BEGIN SELECTED EXTRACT

University of Economics – Varna

About Varna

Over 100,000 years ago, prehistoric humans lived along the secluded inlets and seaside lakes of today's Varna.

Millennia later, an ancient European civilization flourished on the banks of Varna Lake and created the largest settlement of pile dwellings and stilt houses in Southeastern Europe.

2,600 years ago settlers from the Asia Minor Greek city of Millet established the ancient Odessos, the future city of Varna.

Varna today is a truly European city that has been a melting pot of diverse cultures and a crossing point of roads spanning countries and continents. Varna and the area are studded with landmarks of different periods and the city has witnessed a unique mixture of cultures and traditions that has left an indelible mark on its contemporary image.

Varna Chalcolithic Necropolis (Varna Burial Grounds). The Oldest Gold in the World

The world’s most ancient gold ornaments, about 10 centuries older than the Egyptian ones, were discovered in Varna in the 1970s. Some sensational artefacts were uncovered back then among the burial gifts at the archaeological excavations of the Chalcolithic Necropolis near Varna (4,400 – 4,200 BC), along with numerous stone, copper and clay artefacts. Those stunning pieces were made of 24-carat gold:  stately insignia of power (sceptres, diadems and breastplates), exquisite artefacts of cult (gold and bone idols, masks with gold applications and gold amulets), plenty of filigreed gold and copper jewellery (bracelets, necklaces, earrings and rings).

END SELECTED EXTRACT
BEGIN RECORDS PROVIDED

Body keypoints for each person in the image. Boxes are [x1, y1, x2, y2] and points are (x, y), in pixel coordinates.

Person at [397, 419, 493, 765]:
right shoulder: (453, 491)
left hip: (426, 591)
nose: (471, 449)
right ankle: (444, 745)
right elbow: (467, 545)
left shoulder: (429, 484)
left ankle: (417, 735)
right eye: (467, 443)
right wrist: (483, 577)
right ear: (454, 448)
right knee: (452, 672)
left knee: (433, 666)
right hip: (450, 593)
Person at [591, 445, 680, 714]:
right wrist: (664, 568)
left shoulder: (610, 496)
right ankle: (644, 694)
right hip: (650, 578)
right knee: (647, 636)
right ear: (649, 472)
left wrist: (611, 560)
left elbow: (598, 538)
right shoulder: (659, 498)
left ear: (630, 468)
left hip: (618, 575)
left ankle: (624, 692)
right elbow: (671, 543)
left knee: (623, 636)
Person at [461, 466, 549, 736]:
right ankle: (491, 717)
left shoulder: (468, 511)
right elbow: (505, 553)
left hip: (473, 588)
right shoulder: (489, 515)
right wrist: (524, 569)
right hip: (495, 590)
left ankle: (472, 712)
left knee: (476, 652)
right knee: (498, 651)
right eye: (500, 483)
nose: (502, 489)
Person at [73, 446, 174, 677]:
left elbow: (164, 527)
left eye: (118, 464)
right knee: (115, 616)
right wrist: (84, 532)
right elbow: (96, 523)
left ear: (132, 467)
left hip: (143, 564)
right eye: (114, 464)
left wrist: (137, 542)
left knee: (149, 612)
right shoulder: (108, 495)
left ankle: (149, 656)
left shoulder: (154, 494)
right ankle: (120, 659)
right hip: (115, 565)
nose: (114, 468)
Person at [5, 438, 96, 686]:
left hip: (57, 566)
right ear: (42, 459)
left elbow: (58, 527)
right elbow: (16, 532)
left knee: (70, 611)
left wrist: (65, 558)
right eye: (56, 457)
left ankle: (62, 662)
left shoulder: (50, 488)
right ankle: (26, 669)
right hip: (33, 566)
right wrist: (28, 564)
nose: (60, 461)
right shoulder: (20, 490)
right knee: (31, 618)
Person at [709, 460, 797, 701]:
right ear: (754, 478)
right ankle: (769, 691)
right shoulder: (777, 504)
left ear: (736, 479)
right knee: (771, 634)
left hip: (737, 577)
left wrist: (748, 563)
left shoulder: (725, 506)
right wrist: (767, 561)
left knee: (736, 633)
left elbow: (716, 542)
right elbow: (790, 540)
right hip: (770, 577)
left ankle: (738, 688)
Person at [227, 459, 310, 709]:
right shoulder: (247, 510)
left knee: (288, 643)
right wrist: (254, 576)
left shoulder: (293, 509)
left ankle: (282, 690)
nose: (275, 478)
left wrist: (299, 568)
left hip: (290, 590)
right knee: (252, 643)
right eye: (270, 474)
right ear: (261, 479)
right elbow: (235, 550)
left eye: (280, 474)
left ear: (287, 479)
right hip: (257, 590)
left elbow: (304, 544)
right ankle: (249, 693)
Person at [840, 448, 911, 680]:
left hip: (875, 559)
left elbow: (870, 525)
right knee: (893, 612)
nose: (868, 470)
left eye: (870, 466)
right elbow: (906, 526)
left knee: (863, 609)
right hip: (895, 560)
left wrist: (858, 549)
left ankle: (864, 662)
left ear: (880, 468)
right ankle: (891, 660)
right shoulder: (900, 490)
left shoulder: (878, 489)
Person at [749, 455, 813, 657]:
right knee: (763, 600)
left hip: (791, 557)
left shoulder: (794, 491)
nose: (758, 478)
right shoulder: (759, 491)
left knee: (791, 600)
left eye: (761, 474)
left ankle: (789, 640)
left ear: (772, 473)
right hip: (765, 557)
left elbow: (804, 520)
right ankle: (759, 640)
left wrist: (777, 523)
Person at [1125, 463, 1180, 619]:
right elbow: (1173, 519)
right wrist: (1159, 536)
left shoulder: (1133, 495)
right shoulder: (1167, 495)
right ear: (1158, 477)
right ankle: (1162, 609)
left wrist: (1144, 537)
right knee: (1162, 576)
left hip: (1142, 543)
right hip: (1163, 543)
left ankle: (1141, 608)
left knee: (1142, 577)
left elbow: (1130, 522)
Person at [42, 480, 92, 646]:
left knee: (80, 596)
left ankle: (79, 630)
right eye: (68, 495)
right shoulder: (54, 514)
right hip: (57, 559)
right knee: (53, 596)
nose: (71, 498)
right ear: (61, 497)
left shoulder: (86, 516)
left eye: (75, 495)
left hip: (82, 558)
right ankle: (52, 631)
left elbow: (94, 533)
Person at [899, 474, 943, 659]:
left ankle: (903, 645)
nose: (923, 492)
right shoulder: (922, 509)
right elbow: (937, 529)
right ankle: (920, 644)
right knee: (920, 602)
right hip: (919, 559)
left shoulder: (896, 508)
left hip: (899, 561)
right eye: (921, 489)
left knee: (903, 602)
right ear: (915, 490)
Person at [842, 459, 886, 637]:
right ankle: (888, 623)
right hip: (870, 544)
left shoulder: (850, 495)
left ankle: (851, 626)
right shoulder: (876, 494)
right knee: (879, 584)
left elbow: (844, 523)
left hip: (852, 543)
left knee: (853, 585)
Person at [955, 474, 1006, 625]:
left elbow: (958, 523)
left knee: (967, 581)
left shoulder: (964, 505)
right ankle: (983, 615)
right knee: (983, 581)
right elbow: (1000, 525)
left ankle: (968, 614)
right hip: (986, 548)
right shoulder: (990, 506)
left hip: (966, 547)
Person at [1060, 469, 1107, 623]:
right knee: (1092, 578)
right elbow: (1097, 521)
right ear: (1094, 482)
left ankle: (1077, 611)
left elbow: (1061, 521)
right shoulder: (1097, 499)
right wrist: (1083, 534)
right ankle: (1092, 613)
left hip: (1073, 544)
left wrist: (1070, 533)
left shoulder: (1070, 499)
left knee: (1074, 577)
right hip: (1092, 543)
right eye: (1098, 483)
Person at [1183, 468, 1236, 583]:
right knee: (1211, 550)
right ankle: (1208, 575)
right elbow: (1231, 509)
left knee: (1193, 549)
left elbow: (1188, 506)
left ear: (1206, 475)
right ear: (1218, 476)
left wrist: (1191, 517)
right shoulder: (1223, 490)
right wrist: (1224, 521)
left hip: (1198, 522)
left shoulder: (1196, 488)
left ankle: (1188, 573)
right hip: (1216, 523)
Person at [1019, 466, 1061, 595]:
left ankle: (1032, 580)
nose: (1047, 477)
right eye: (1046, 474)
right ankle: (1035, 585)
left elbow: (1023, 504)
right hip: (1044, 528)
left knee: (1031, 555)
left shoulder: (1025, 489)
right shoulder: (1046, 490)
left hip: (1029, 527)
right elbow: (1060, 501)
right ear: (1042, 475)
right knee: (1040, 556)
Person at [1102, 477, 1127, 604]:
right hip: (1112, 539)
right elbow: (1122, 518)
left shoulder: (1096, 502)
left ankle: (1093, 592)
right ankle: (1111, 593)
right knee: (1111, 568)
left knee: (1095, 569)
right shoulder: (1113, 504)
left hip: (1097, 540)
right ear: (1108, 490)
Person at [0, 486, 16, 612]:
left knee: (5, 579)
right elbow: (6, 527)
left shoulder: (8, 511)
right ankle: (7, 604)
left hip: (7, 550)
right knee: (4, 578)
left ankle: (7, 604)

END RECORDS PROVIDED

▶ [WORK ORDER 1] Rewrite the passage about Varna starting at "University of Economics" and ending at "in Southeastern Europe.", swapping "prehistoric humans" for "early humans".
▶ [WORK ORDER 2] Pick up the passage about Varna after its last sentence and carry it forward.
The records can be left aside.

▶ [EXPECTED OUTPUT 1]
University of Economics – Varna

About Varna

Over 100,000 years ago, early humans lived along the secluded inlets and seaside lakes of today's Varna.

Millennia later, an ancient European civilization flourished on the banks of Varna Lake and created the largest settlement of pile dwellings and stilt houses in Southeastern Europe.

▶ [EXPECTED OUTPUT 2]
The only necropolis similar to the one in Varna in this country dates back to the same age and it is located in Durankulak to the north of Varna. About 1,000 graves and about 50 grams of gold jewellery have been uncovered there. 

One of the mysteries of Varna Necropolis is that the so-called symbolic (empty) graves contained just burial objects. This might be because the grave had been intended for a warrior fallen in battle far away, a custom typical in Ancient Greece. Another possible reason why the symbolic graves had been filled with so much gold might be that more gold had been added year in, year out. Similar rituals existed later in Ancient Egypt and they required that gods such as Osiris and Isis were buried every autumn to rise from the dead every spring. It might be presumed that such customs could have existed in this area long before the ones in Egypt.

This treasure is now exhibited at Varna Archaeological Museum and it is one of the museum highlights

Pobitite Kamani (The Fossil Forest)

The natural phenomenon called Pobitite Kamani near Varna is made up of upright stone columns of Eocene sands that look like a stone forest. The main group consists of about 300 big and small columns, some of them rising up to six meters. The most impressive groups of Pobitite Kamani became some of the earliest protected territories in Bulgaria. Currently the whole area has a special status.

The Roman Baths (Thermae)

The Roman Thermae of Odessos are the third biggest in Europe and the biggest in the Balkans. Covering an area of about 7,000 square meters, they were built with a specific technology alternating a stone wall and five or six rows of dense clay bricks. The internal stairs and the door vaults were constructed of enormous stone blocks, and fragments of magnificent mosaics can still be seen in some places. They, together with the numerous marble fragments, columns and chapels, are indicative of the magnificent decoration of the building in the past. The Thermae used to function for almost a century until the end of the 3rd century. The Roman Baths functioned also as a business meetings club and a sports venue. Passing through spacious halls that created a natural barrier to the cold air, visitors entered a big hall called palestra. The heating system is one of the highlights even now as it was connected to the double floor and the special cavities leading the warm air to the roof structure of the Thermae.

Aladzha Monastery (The Rock Monastery)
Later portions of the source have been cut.